[Records excerpted from a collection]
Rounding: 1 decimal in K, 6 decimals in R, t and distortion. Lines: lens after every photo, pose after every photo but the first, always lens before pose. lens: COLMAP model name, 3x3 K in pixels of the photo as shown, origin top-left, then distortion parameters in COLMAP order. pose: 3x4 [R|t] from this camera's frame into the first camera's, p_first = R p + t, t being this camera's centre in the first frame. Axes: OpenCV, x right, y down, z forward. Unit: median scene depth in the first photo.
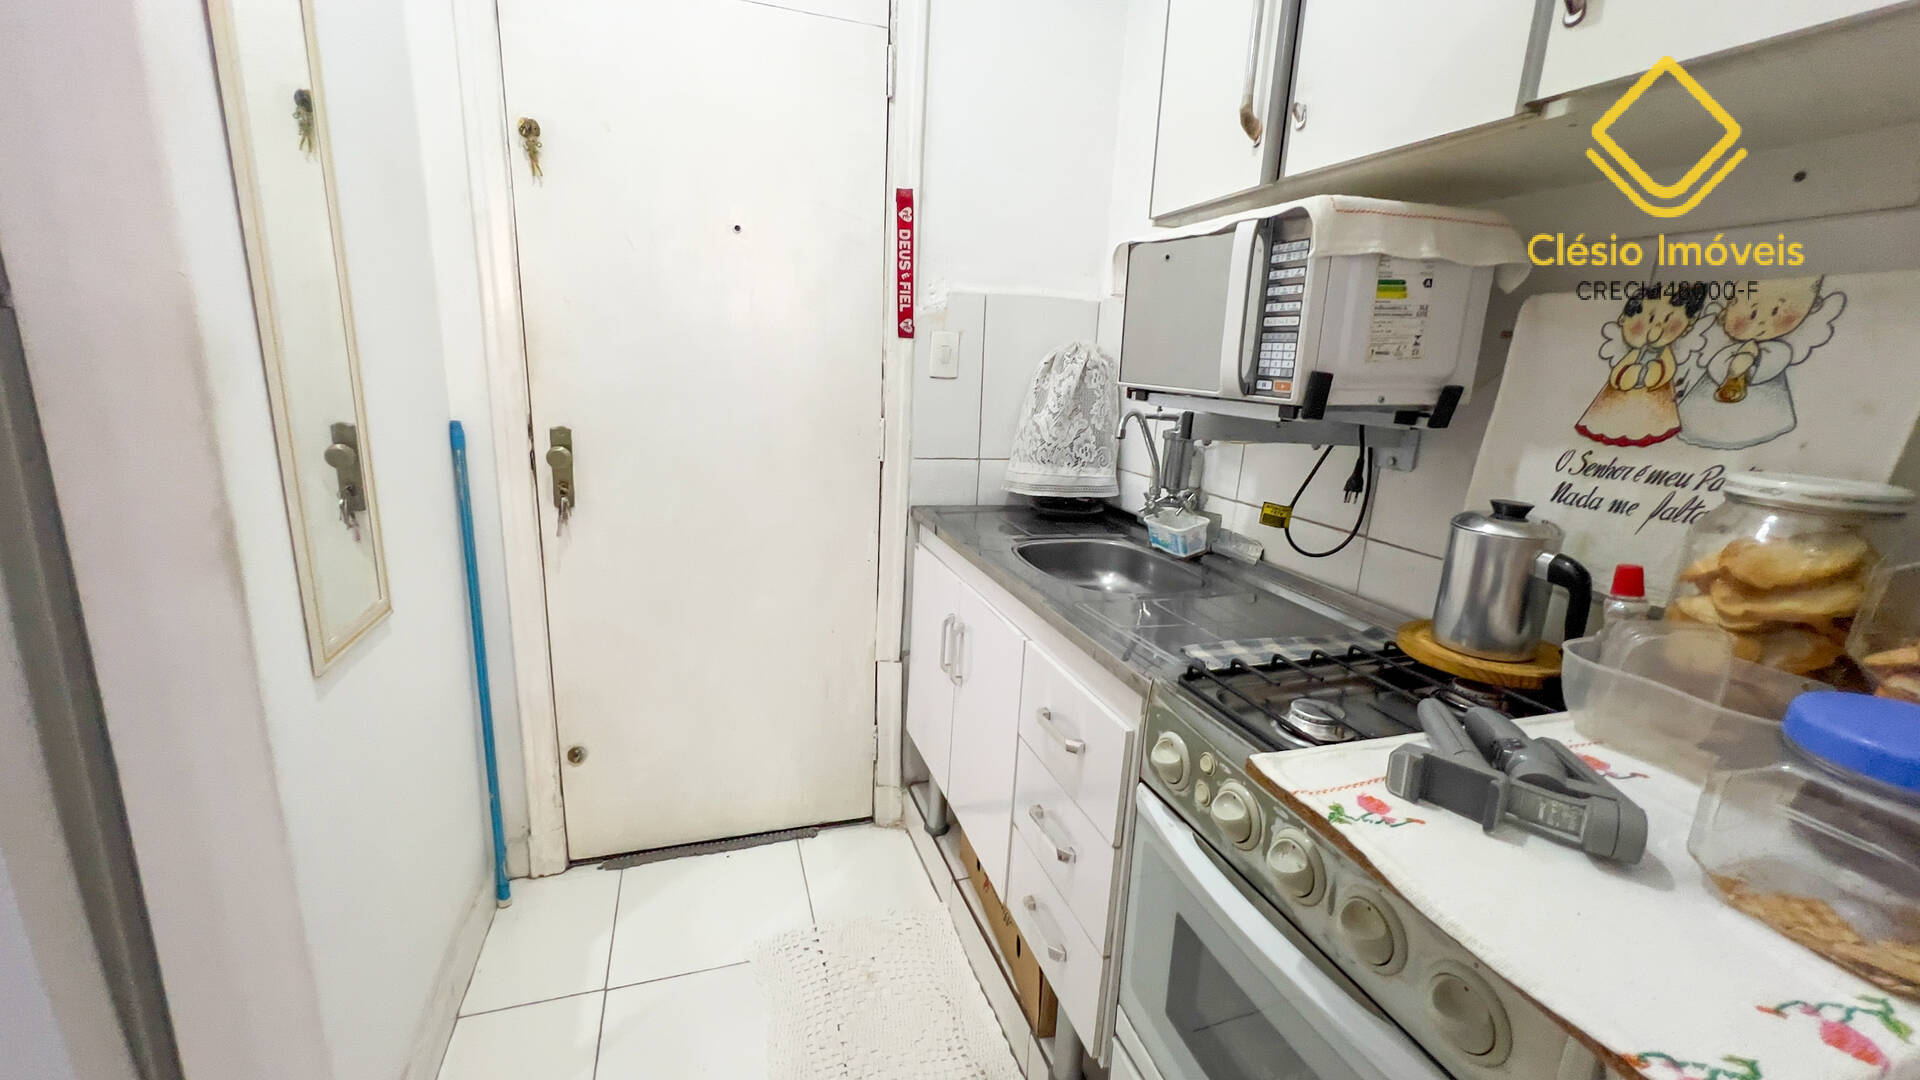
lens RADIAL K [[768.7, 0, 959.1], [0, 768.7, 541.9], [0, 0, 1]] dist [-0.001257, 0.000457]
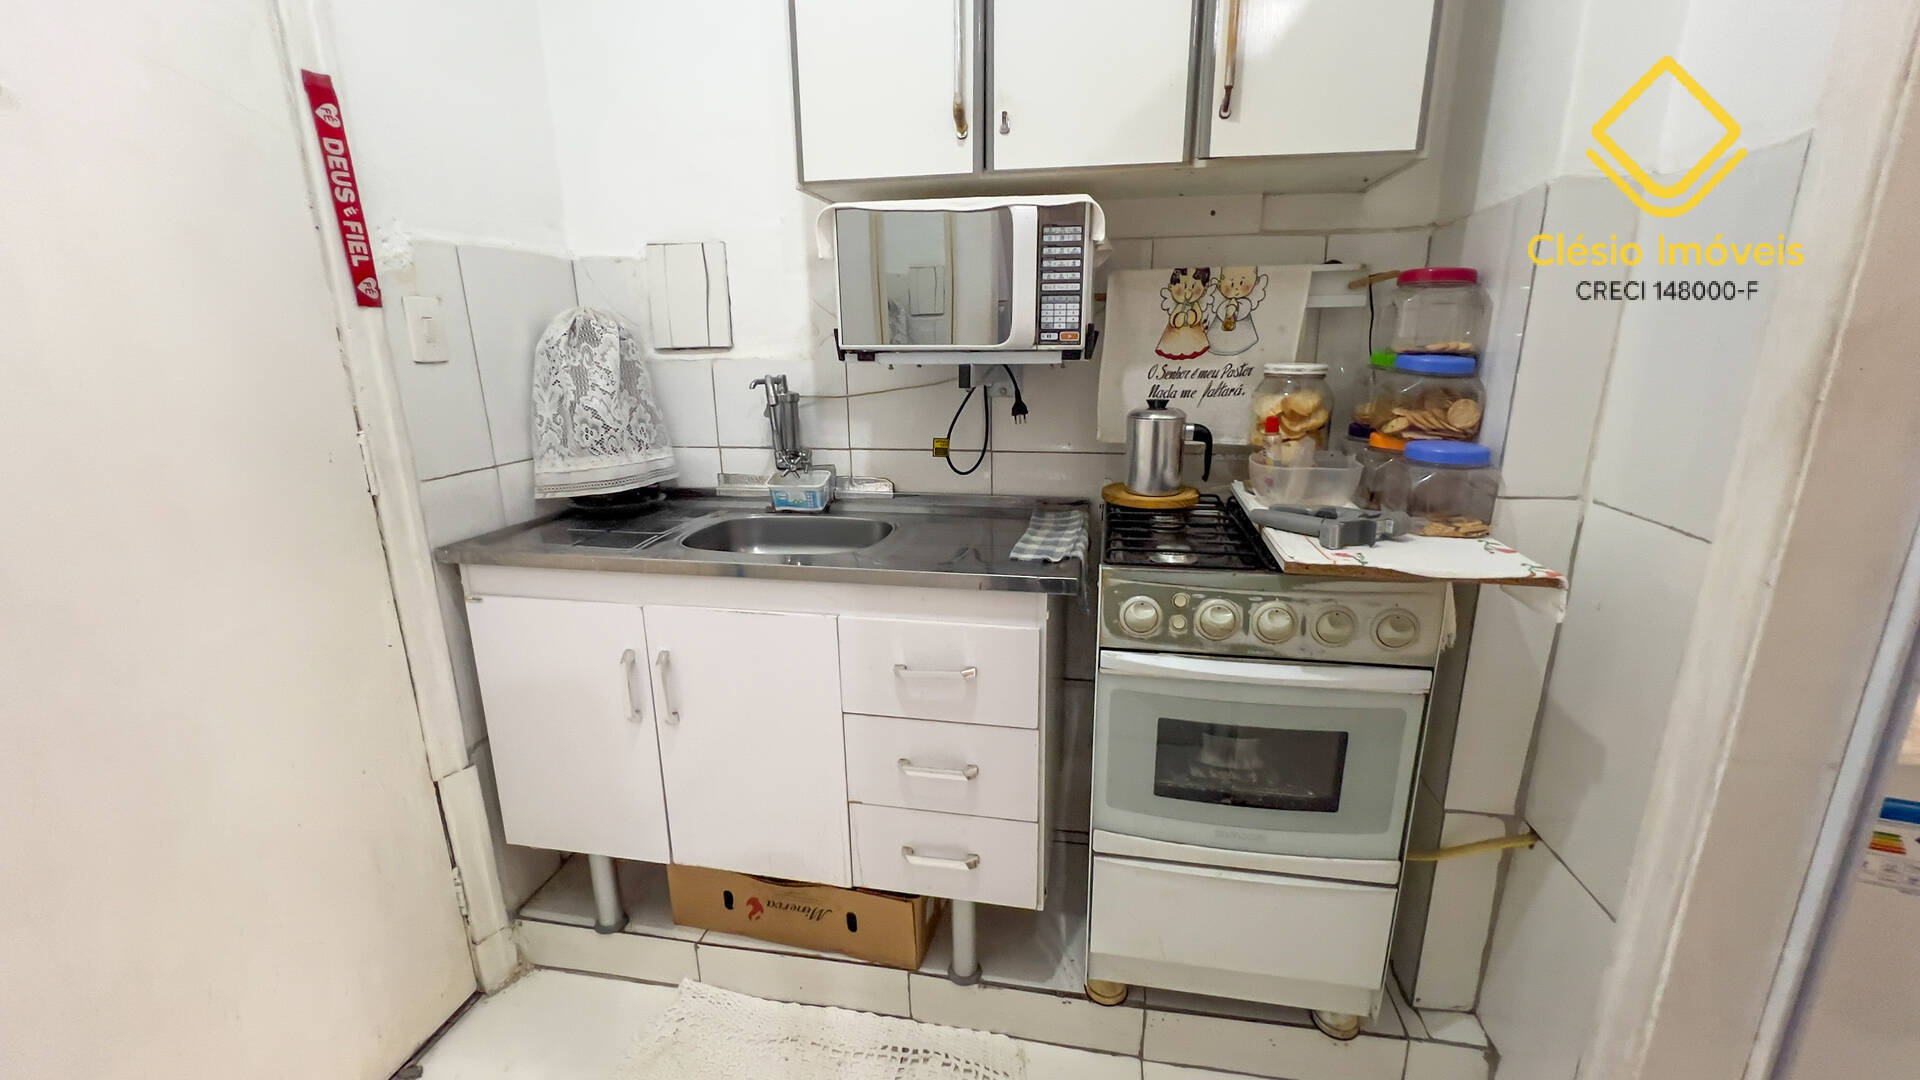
lens RADIAL K [[768.7, 0, 963.3], [0, 768.7, 542.3], [0, 0, 1]] dist [-0.001257, 0.000457]
pose [[0.489603, -0.272560, 0.828252, -0.898745], [0.233354, 0.956198, 0.176722, -0.142487], [-0.840140, 0.106753, 0.531760, 0.493671]]
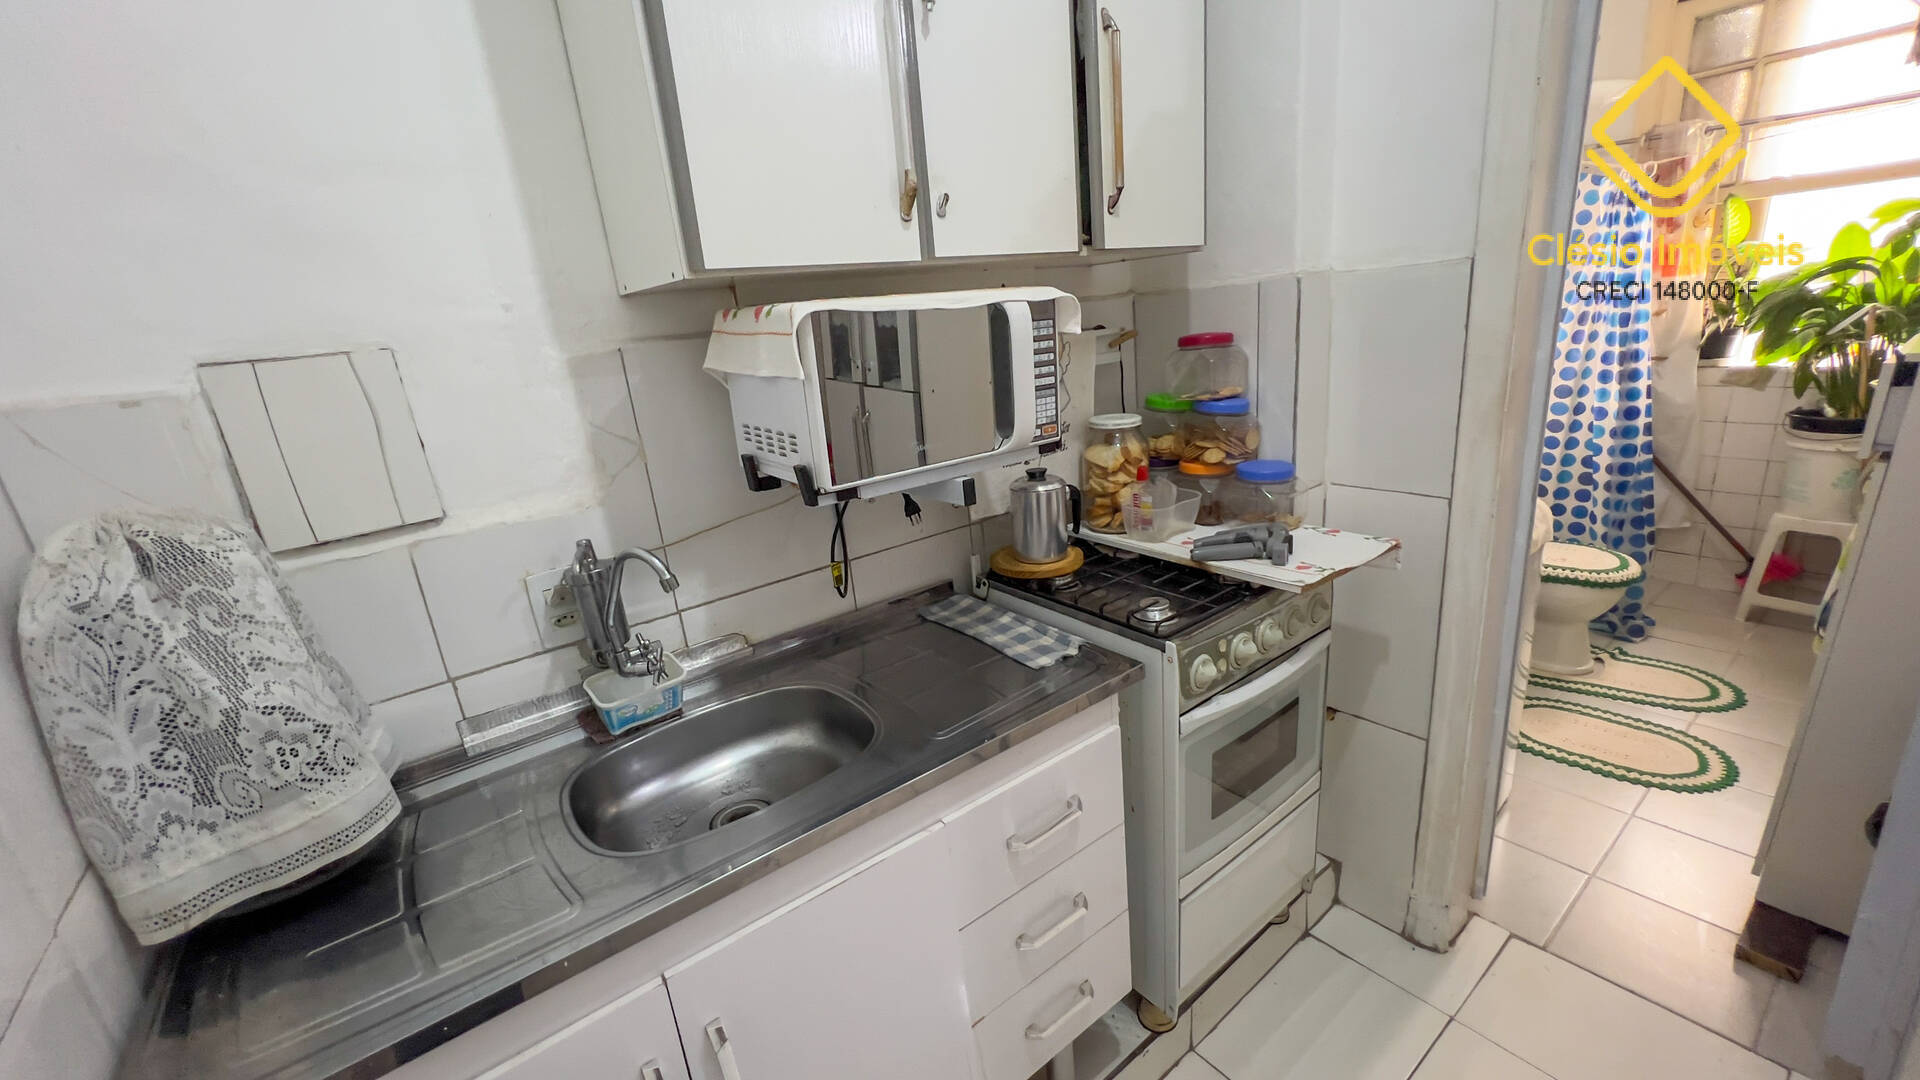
lens RADIAL K [[768.7, 0, 963.5], [0, 768.7, 541.3], [0, 0, 1]] dist [-0.001257, 0.000457]
pose [[-0.328830, -0.289642, 0.898876, -0.766889], [0.290167, 0.874779, 0.388027, -0.596766], [-0.898707, 0.388419, -0.203609, 1.503254]]
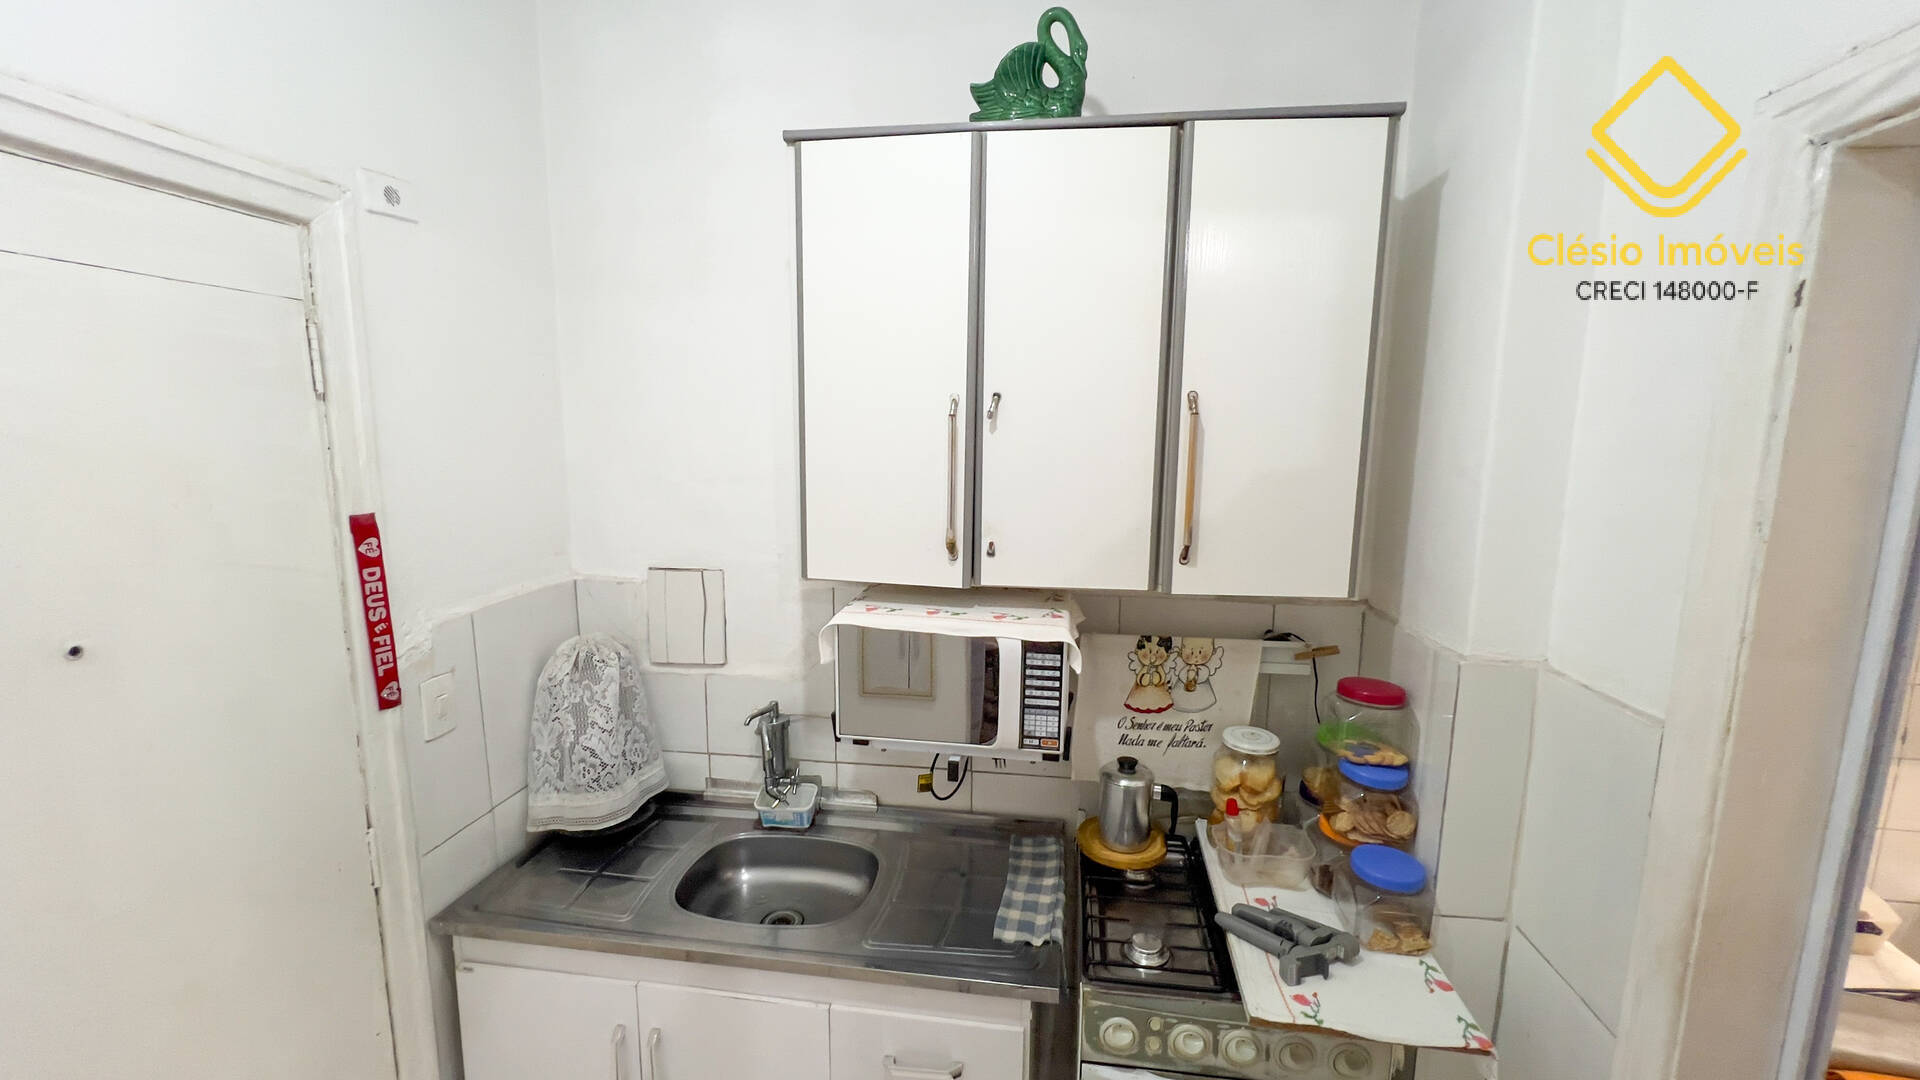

■ Activity ■
Copy every line of the records above without any change, leaving the pictures out of your answer.

■ Exercise solution ■
Rounding: 1 decimal in K, 6 decimals in R, t and distortion. Lines: lens after every photo, pose after every photo but the first, always lens before pose. lens: COLMAP model name, 3x3 K in pixels of the photo as shown, origin top-left, then distortion parameters in COLMAP order. pose: 3x4 [R|t] from this camera's frame into the first camera's, p_first = R p + t, t being this camera's centre in the first frame. Axes: OpenCV, x right, y down, z forward. Unit: median scene depth in the first photo.
lens RADIAL K [[768.7, 0, 959.1], [0, 768.7, 541.9], [0, 0, 1]] dist [-0.001257, 0.000457]
lens RADIAL K [[768.7, 0, 963.3], [0, 768.7, 542.3], [0, 0, 1]] dist [-0.001257, 0.000457]
pose [[0.489603, -0.272560, 0.828252, -0.898745], [0.233354, 0.956198, 0.176722, -0.142487], [-0.840140, 0.106753, 0.531760, 0.493671]]
lens RADIAL K [[768.7, 0, 963.5], [0, 768.7, 541.3], [0, 0, 1]] dist [-0.001257, 0.000457]
pose [[-0.328830, -0.289642, 0.898876, -0.766889], [0.290167, 0.874779, 0.388027, -0.596766], [-0.898707, 0.388419, -0.203609, 1.503254]]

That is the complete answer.